OAKLAND, Calif. — Holding signs reading, “PROTECT NURSES, PATIENTS, PUBLIC HEALTH,” nurses protested outside more than a half-dozen Kaiser Permanente-owned hospitals in northern California March 19. They demanded immediate action to end the scarcity of N95 masks and other gear needed to protect health care workers treating patients with coronavirus.
The N95 masks, unlike simple surgical and dust masks, can block virus particles from being inhaled. Other crucial supplies, like gowns, gloves and goggles, are also in woefully short supply.
Nurses are also outraged that the Centers for Disease Control has relaxed safety guidelines. Hospitals are now allowed to use masks over and over, and to use inferior products, even bandanas, reversing longstanding guidelines for viral outbreaks.
“We are prudently managing our resources to ensure this equipment is available for our health care workforce for the duration of this pandemic,” claimed Stephen Parodi, associate executive director of Permanente Medical Group.
Some hospital officials say they’ve gone through a three-year supply in three months.
Joel Britton, Socialist Workers Party candidate for Congress in the 13th District, talked with hospital workers outside Kaiser Permanente in Fremont March 21.
“We have to fight for masks. We are given one at a time, or none, and have to use masks over and over, for hours, with different patients,” said Ana Ramirez, a phlebotomist there.
“The nurses’ demand for immediate action must be supported,” Britton said. “Working people can and should be mobilized to respond to the crisis.”
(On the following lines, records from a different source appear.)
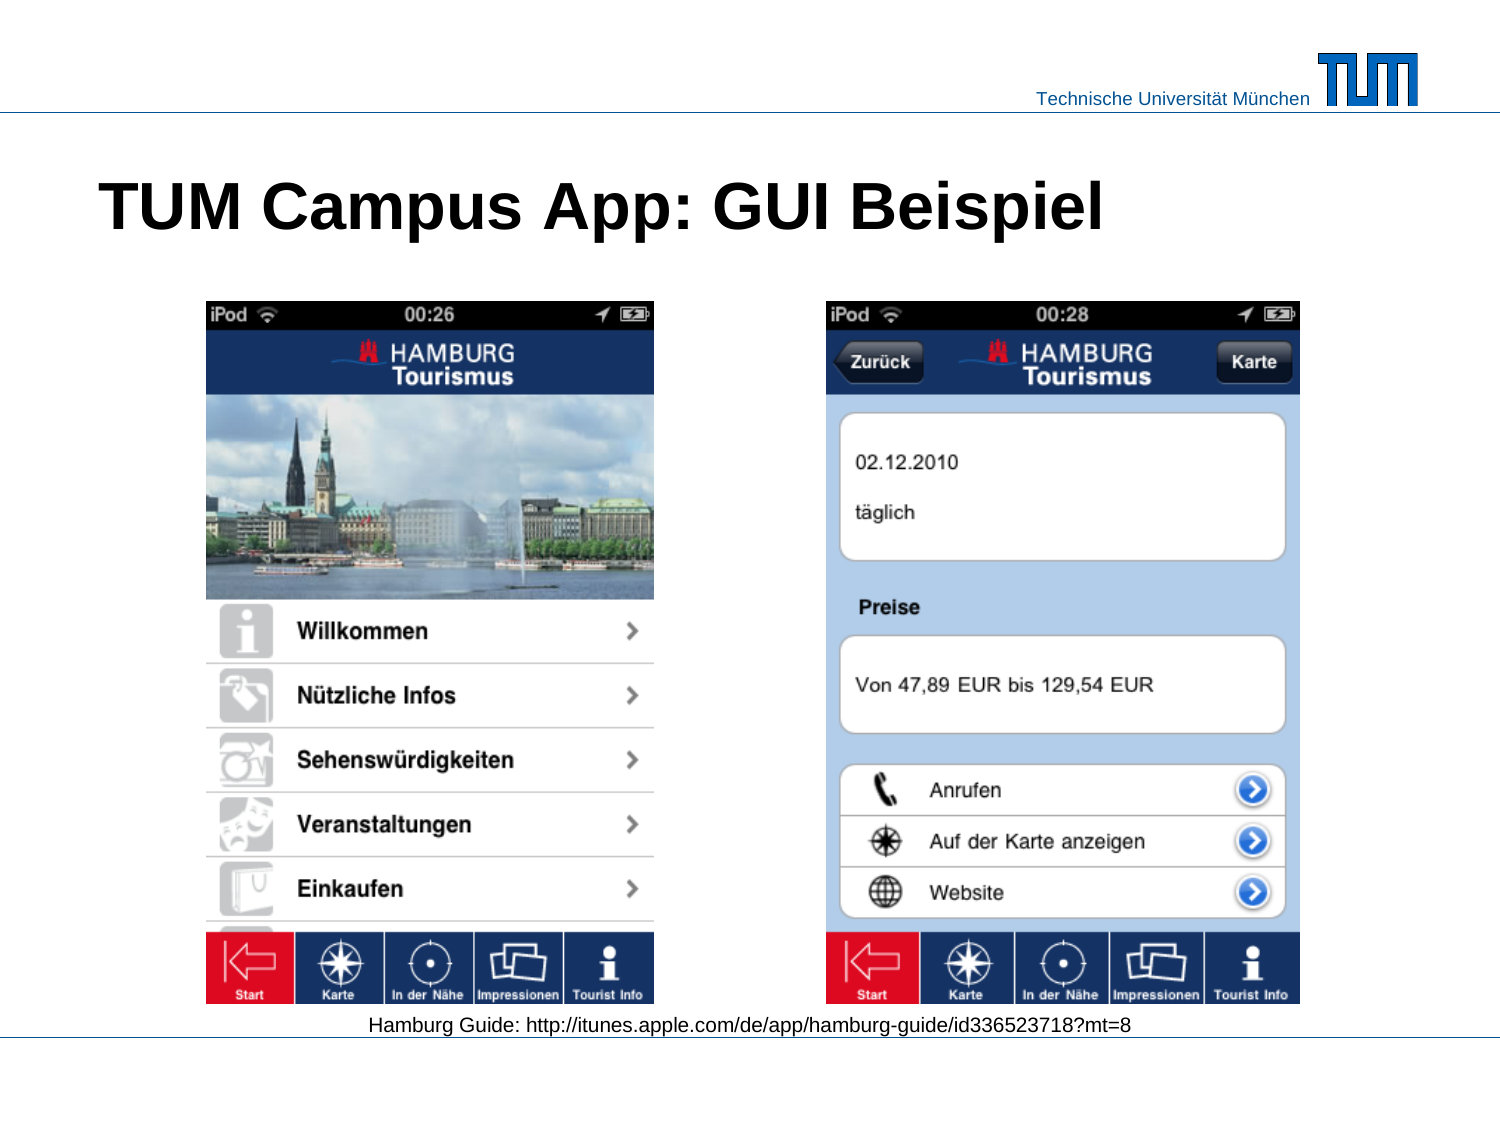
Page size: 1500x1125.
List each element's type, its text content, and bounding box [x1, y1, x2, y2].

title TUM Campus App: GUI Beispiel [83, 149, 1417, 250]
text_box Hamburg Guide: http://itunes.apple.com/de/app/hamburg-guide/id336523718?mt=8 [100, 1003, 1400, 1044]
picture [206, 301, 654, 1003]
picture [826, 301, 1300, 1003]
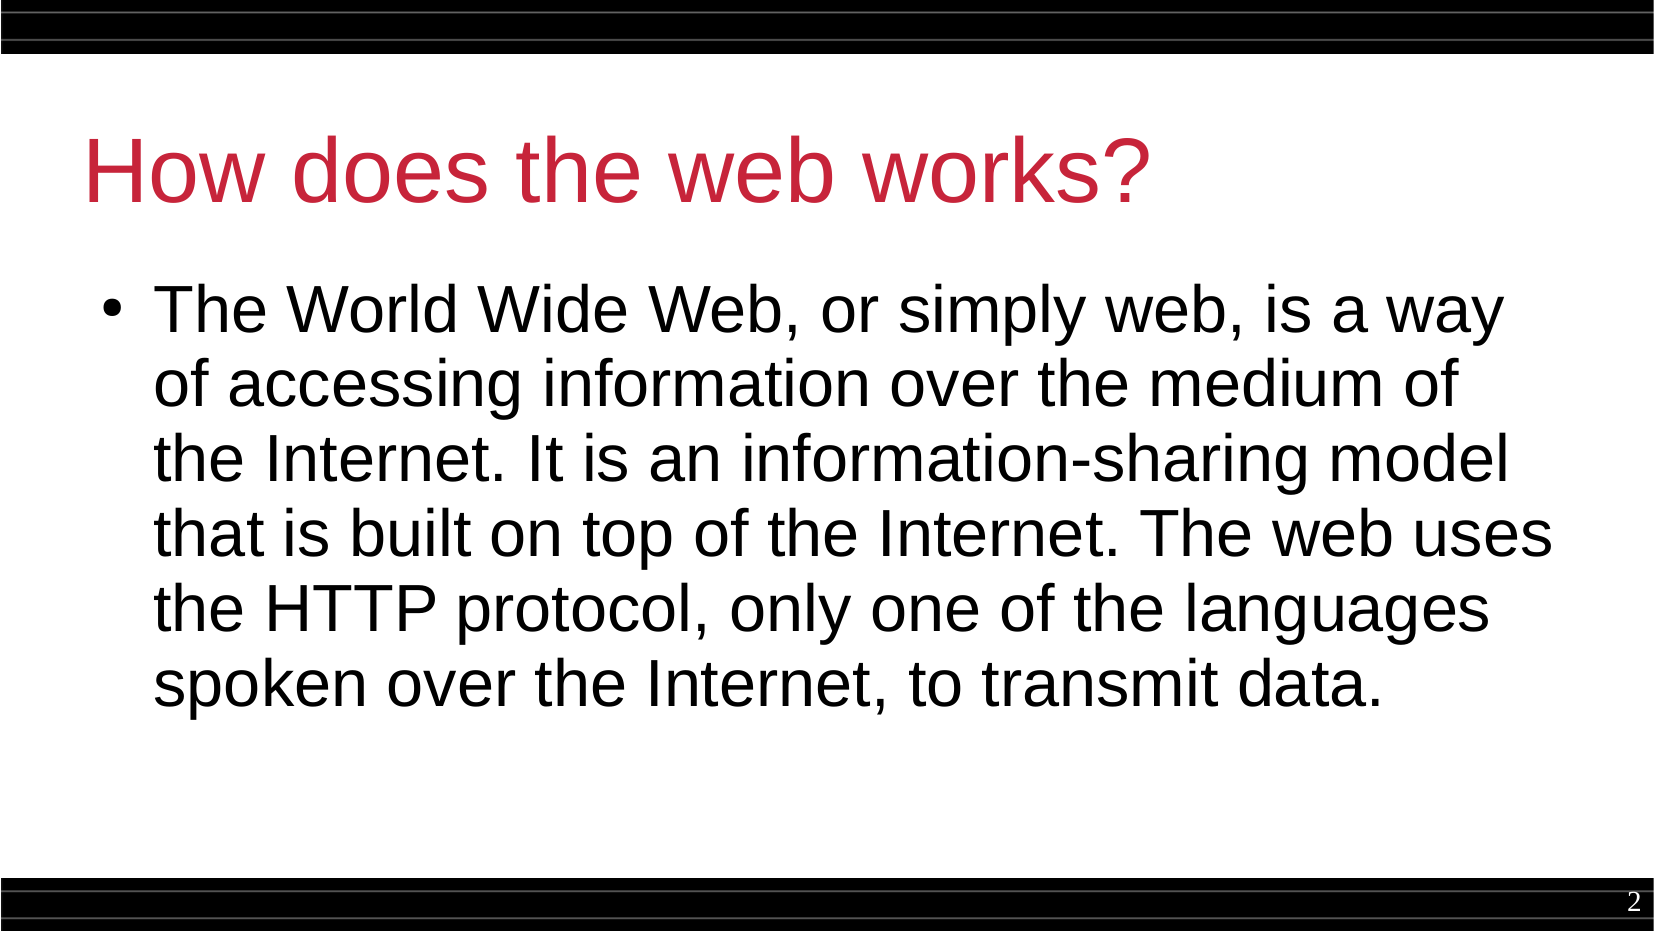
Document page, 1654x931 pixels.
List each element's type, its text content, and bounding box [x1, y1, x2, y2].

picture [1, 0, 1654, 54]
picture [1, 878, 1654, 931]
list The World Wide Web, or simply web, is a way of accessing information over the medium of the Internet. It is an information-sharing model that is built on top of the Internet. The web uses the HTTP protocol, only one of the languages spoken over the Internet, to transmit data. [82, 271, 1571, 851]
title How does the web works? [82, 92, 1571, 249]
“I saw two people come here bringing donations of masks,” Britton told Ramirez. “A nurse at Kaiser’s San Rafael Medical Center asked friends in construction to donate any N95 respirators to the hospital.”
He gave Ramirez a copy of the call to action by SWP presidential candidate Alyson Kennedy demanding the government act now to protect working people and humankind.
“The successful fight by nurses in the California Nurses Association and hospital workers who are members of the National Union of Healthcare Workers to prevent Seton hospital in Daly City from being closed is an example to be emulated,” Britton said. On March 19 Gov. Gavin Newsom announced the state will keep the hospital open for at least a few more months to treat COVID-19 patients.